> _EXERCISE AIM_
Please reproduce the text of every one of the records below word for word, omitting the pictures from your answer.

Entries taken from a collection:
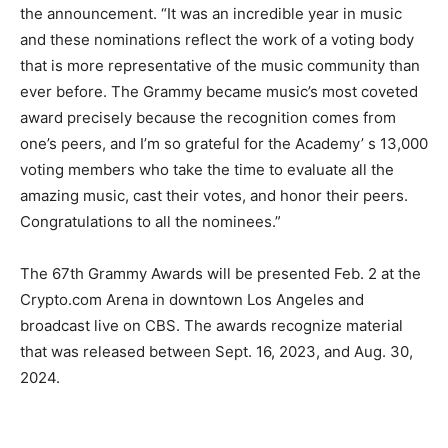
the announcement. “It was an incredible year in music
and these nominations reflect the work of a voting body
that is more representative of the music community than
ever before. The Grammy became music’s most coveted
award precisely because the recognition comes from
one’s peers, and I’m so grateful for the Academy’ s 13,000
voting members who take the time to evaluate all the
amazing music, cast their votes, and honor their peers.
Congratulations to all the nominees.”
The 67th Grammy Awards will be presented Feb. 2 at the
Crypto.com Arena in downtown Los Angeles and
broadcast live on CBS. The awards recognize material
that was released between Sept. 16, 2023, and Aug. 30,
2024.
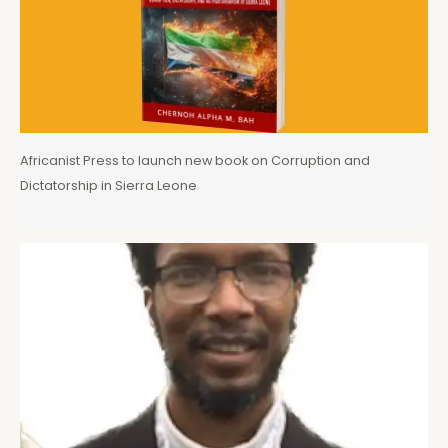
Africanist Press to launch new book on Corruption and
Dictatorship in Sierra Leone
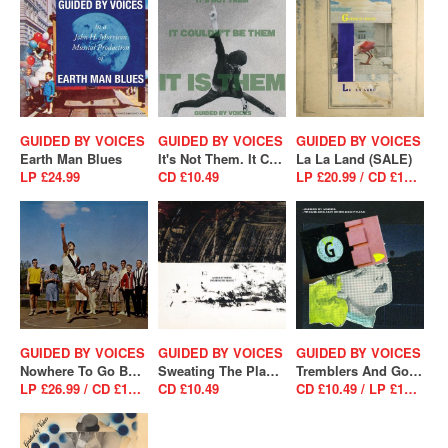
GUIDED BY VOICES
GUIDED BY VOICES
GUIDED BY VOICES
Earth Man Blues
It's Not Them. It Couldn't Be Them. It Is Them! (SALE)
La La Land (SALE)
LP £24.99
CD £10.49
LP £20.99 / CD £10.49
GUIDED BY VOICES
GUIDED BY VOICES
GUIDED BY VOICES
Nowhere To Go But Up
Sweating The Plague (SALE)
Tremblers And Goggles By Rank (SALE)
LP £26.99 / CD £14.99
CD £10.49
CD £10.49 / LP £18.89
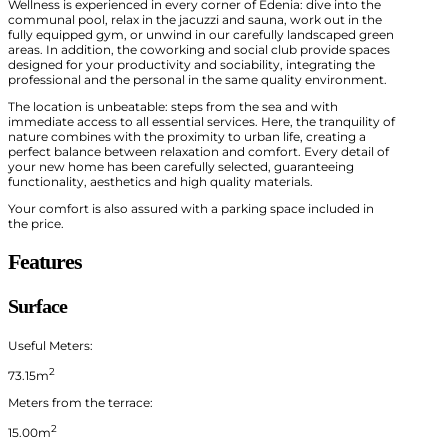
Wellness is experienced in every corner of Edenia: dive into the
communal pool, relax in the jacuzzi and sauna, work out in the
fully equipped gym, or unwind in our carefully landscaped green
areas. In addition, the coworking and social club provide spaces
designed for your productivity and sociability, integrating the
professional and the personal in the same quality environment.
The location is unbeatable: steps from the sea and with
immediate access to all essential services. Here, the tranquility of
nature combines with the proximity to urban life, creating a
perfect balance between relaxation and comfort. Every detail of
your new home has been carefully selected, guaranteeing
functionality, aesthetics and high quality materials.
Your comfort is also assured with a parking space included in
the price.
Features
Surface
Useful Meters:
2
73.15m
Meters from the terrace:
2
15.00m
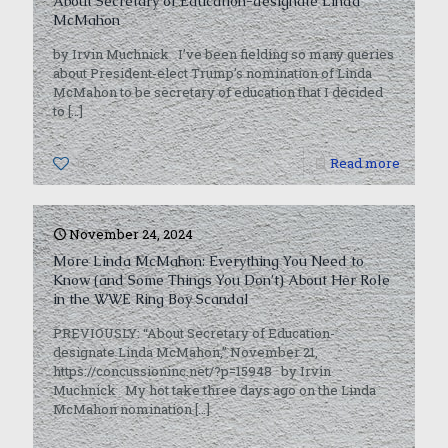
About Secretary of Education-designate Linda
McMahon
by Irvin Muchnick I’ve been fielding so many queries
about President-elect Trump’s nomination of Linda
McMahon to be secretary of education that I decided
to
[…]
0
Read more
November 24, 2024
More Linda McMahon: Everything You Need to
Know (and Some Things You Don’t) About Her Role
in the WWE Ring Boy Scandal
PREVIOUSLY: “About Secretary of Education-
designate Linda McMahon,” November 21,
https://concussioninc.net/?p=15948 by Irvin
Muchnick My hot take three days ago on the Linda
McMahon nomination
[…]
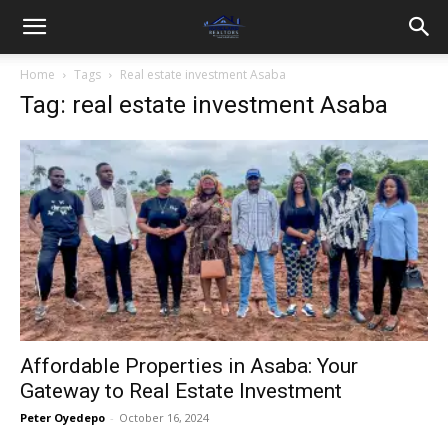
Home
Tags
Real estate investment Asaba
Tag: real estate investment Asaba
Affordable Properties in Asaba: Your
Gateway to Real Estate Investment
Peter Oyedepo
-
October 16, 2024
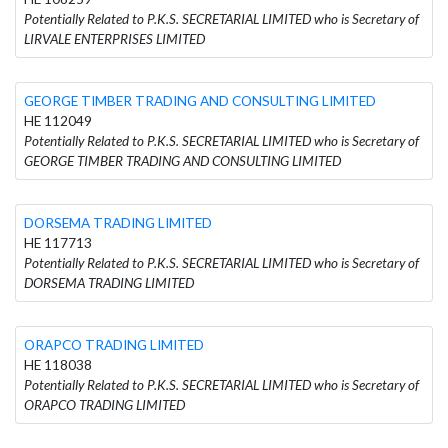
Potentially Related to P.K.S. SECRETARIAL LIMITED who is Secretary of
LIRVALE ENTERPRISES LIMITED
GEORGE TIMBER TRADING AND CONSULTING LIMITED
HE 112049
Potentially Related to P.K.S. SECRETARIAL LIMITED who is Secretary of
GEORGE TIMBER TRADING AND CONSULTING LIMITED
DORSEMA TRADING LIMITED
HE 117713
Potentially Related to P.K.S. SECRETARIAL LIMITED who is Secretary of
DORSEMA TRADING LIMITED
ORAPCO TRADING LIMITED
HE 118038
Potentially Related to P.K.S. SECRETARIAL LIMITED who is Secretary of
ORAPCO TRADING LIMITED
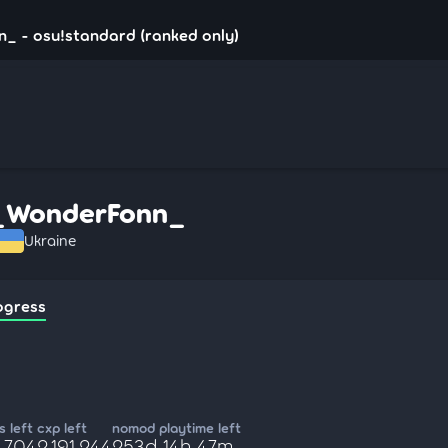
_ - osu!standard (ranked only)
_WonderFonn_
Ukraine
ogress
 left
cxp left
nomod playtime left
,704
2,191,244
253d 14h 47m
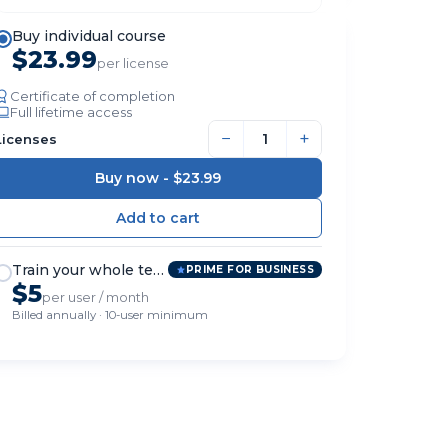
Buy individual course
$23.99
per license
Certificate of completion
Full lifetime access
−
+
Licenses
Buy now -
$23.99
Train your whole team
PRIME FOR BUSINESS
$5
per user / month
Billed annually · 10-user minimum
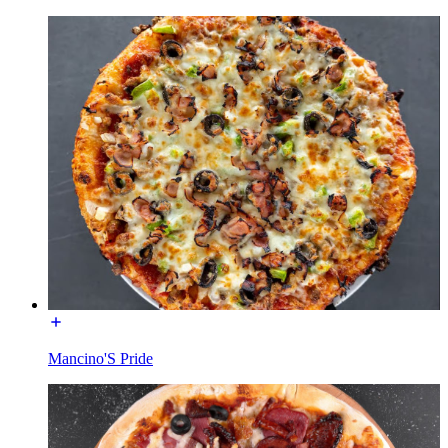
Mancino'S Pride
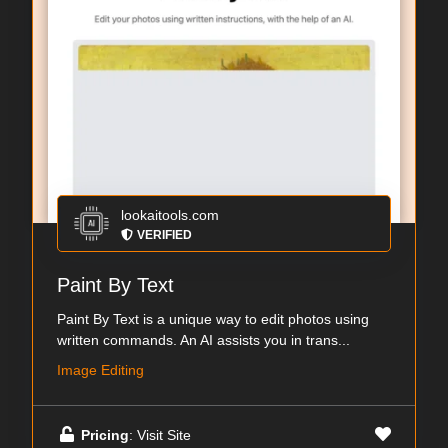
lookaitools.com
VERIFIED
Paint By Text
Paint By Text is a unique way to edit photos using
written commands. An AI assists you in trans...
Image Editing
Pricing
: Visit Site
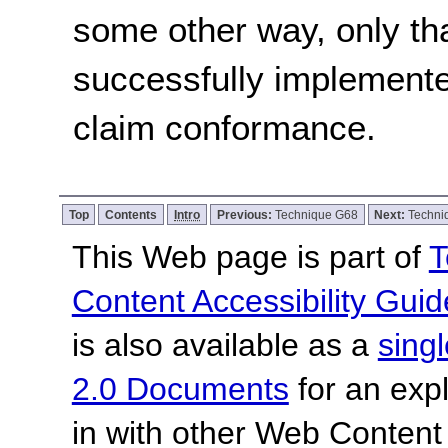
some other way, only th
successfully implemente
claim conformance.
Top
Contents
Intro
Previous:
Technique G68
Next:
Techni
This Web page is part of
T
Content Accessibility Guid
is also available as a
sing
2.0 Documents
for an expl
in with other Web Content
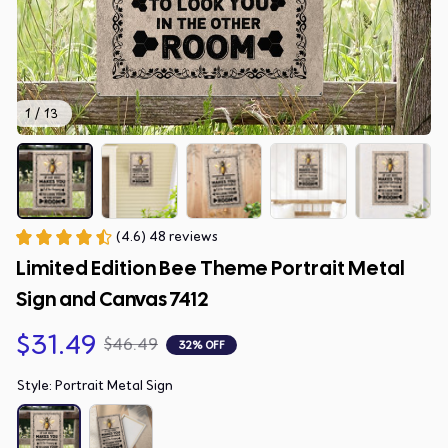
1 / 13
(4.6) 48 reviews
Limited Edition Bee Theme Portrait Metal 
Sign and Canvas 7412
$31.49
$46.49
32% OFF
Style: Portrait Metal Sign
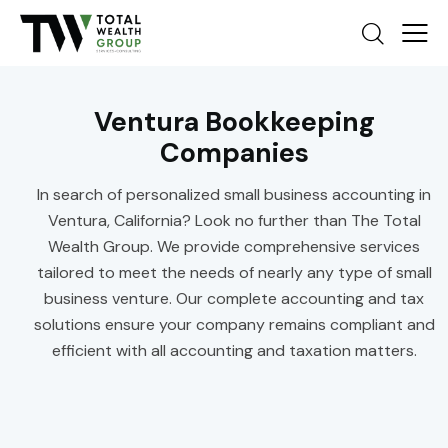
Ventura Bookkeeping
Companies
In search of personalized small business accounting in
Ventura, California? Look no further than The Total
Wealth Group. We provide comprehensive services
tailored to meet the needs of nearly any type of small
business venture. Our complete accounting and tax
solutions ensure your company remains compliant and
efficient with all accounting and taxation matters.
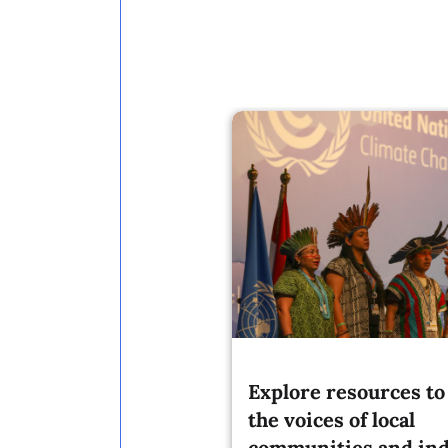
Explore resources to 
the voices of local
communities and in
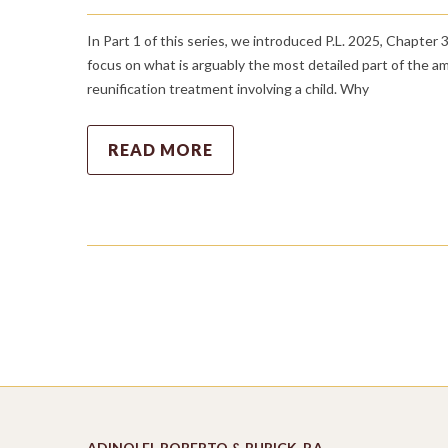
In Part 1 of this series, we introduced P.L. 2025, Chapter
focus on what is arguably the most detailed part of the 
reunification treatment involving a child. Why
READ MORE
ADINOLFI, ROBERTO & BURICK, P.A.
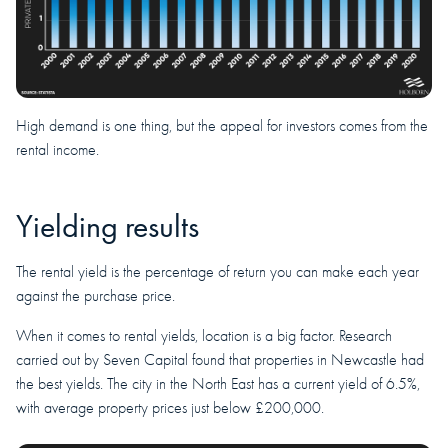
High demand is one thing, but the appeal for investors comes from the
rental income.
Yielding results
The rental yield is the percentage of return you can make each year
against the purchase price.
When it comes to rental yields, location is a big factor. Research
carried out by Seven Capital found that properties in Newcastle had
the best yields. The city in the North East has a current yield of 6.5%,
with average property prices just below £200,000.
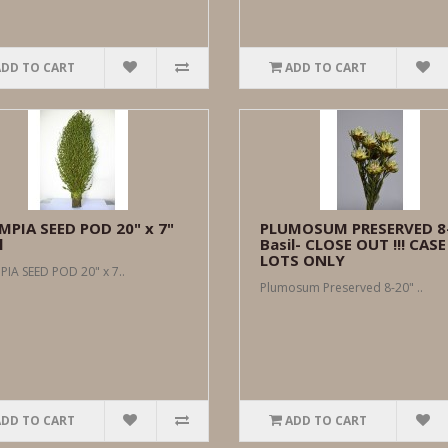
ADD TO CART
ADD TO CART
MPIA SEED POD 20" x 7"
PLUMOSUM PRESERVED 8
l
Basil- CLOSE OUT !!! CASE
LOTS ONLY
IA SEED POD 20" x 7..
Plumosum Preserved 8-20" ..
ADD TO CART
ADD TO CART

> _RESPONSE AREA_
the announcement. “It was an incredible year in music
and these nominations reflect the work of a voting body
that is more representative of the music community than
ever before. The Grammy became music’s most coveted
award precisely because the recognition comes from
one’s peers, and I’m so grateful for the Academy’ s 13,000
voting members who take the time to evaluate all the
amazing music, cast their votes, and honor their peers.
Congratulations to all the nominees.”
The 67th Grammy Awards will be presented Feb. 2 at the
Crypto.com Arena in downtown Los Angeles and
broadcast live on CBS. The awards recognize material
that was released between Sept. 16, 2023, and Aug. 30,
2024.
Africanist Press to launch new book on Corruption and
Dictatorship in Sierra Leone
GUIDED BY VOICES
GUIDED BY VOICES
GUIDED BY VOICES
Earth Man Blues
It's Not Them. It Couldn't Be Them. It Is Them! (SALE)
La La Land (SALE)
LP £24.99
CD £10.49
LP £20.99 / CD £10.49
GUIDED BY VOICES
GUIDED BY VOICES
GUIDED BY VOICES
Nowhere To Go But Up
Sweating The Plague (SALE)
Tremblers And Goggles By Rank (SALE)
LP £26.99 / CD £14.99
CD £10.49
CD £10.49 / LP £18.89
Wellness is experienced in every corner of Edenia: dive into the
communal pool, relax in the jacuzzi and sauna, work out in the
fully equipped gym, or unwind in our carefully landscaped green
areas. In addition, the coworking and social club provide spaces
designed for your productivity and sociability, integrating the
professional and the personal in the same quality environment.
The location is unbeatable: steps from the sea and with
immediate access to all essential services. Here, the tranquility of
nature combines with the proximity to urban life, creating a
perfect balance between relaxation and comfort. Every detail of
your new home has been carefully selected, guaranteeing
functionality, aesthetics and high quality materials.
Your comfort is also assured with a parking space included in
the price.
Features
Surface
Useful Meters:
2
73.15m
Meters from the terrace:
2
15.00m
About Secretary of Education-designate Linda
McMahon
by Irvin Muchnick I’ve been fielding so many queries
about President-elect Trump’s nomination of Linda
McMahon to be secretary of education that I decided
to
[…]
0
Read more
November 24, 2024
More Linda McMahon: Everything You Need to
Know (and Some Things You Don’t) About Her Role
in the WWE Ring Boy Scandal
PREVIOUSLY: “About Secretary of Education-
designate Linda McMahon,” November 21,
https://concussioninc.net/?p=15948 by Irvin
Muchnick My hot take three days ago on the Linda
McMahon nomination
[…]
Home
Tags
Real estate investment Asaba
Tag: real estate investment Asaba
Affordable Properties in Asaba: Your
Gateway to Real Estate Investment
Peter Oyedepo
-
October 16, 2024
Potentially Related to P.K.S. SECRETARIAL LIMITED who is Secretary of
LIRVALE ENTERPRISES LIMITED
GEORGE TIMBER TRADING AND CONSULTING LIMITED
HE 112049
Potentially Related to P.K.S. SECRETARIAL LIMITED who is Secretary of
GEORGE TIMBER TRADING AND CONSULTING LIMITED
DORSEMA TRADING LIMITED
HE 117713
Potentially Related to P.K.S. SECRETARIAL LIMITED who is Secretary of
DORSEMA TRADING LIMITED
ORAPCO TRADING LIMITED
HE 118038
Potentially Related to P.K.S. SECRETARIAL LIMITED who is Secretary of
ORAPCO TRADING LIMITED
_ - osu!standard (ranked only)
_WonderFonn_
Ukraine
ogress
 left
cxp left
nomod playtime left
,704
2,191,244
253d 14h 47m
Buy individual course
$23.99
per license
Certificate of completion
Full lifetime access
−
+
Licenses
Buy now -
$23.99
Train your whole team
PRIME FOR BUSINESS
$5
per user / month
Billed annually · 10-user minimum
Mancino'S Pride
lookaitools.com
VERIFIED
Paint By Text
Paint By Text is a unique way to edit photos using
written commands. An AI assists you in trans...
Image Editing
Pricing
: Visit Site
some other way, only th
successfully implemente
claim conformance.
Top
Contents
Intro
Previous:
Technique G68
Next:
Techni
This Web page is part of
T
Content Accessibility Guid
is also available as a
sing
2.0 Documents
for an expl
in with other Web Content
1 / 13
(4.6) 48 reviews
Limited Edition Bee Theme Portrait Metal 
Sign and Canvas 7412
$31.49
$46.49
32% OFF
Style: Portrait Metal Sign
Ventura Bookkeeping
Companies
In search of personalized small business accounting in
Ventura, California? Look no further than The Total
Wealth Group. We provide comprehensive services
tailored to meet the needs of nearly any type of small
business venture. Our complete accounting and tax
solutions ensure your company remains compliant and
efficient with all accounting and taxation matters.
Explore resources to 
the voices of local
communities and in
In Part 1 of this series, we introduced P.L. 2025, Chapter
focus on what is arguably the most detailed part of the 
reunification treatment involving a child. Why
READ MORE
ADINOLFI, ROBERTO & BURICK, P.A.
High demand is one thing, but the appeal for investors comes from the
rental income.
Yielding results
The rental yield is the percentage of return you can make each year
against the purchase price.
When it comes to rental yields, location is a big factor. Research
carried out by Seven Capital found that properties in Newcastle had
the best yields. The city in the North East has a current yield of 6.5%,
with average property prices just below £200,000.
ADD TO CART
ADD TO CART
MPIA SEED POD 20" x 7"
PLUMOSUM PRESERVED 8
l
Basil- CLOSE OUT !!! CASE
LOTS ONLY
IA SEED POD 20" x 7..
Plumosum Preserved 8-20" ..
ADD TO CART
ADD TO CART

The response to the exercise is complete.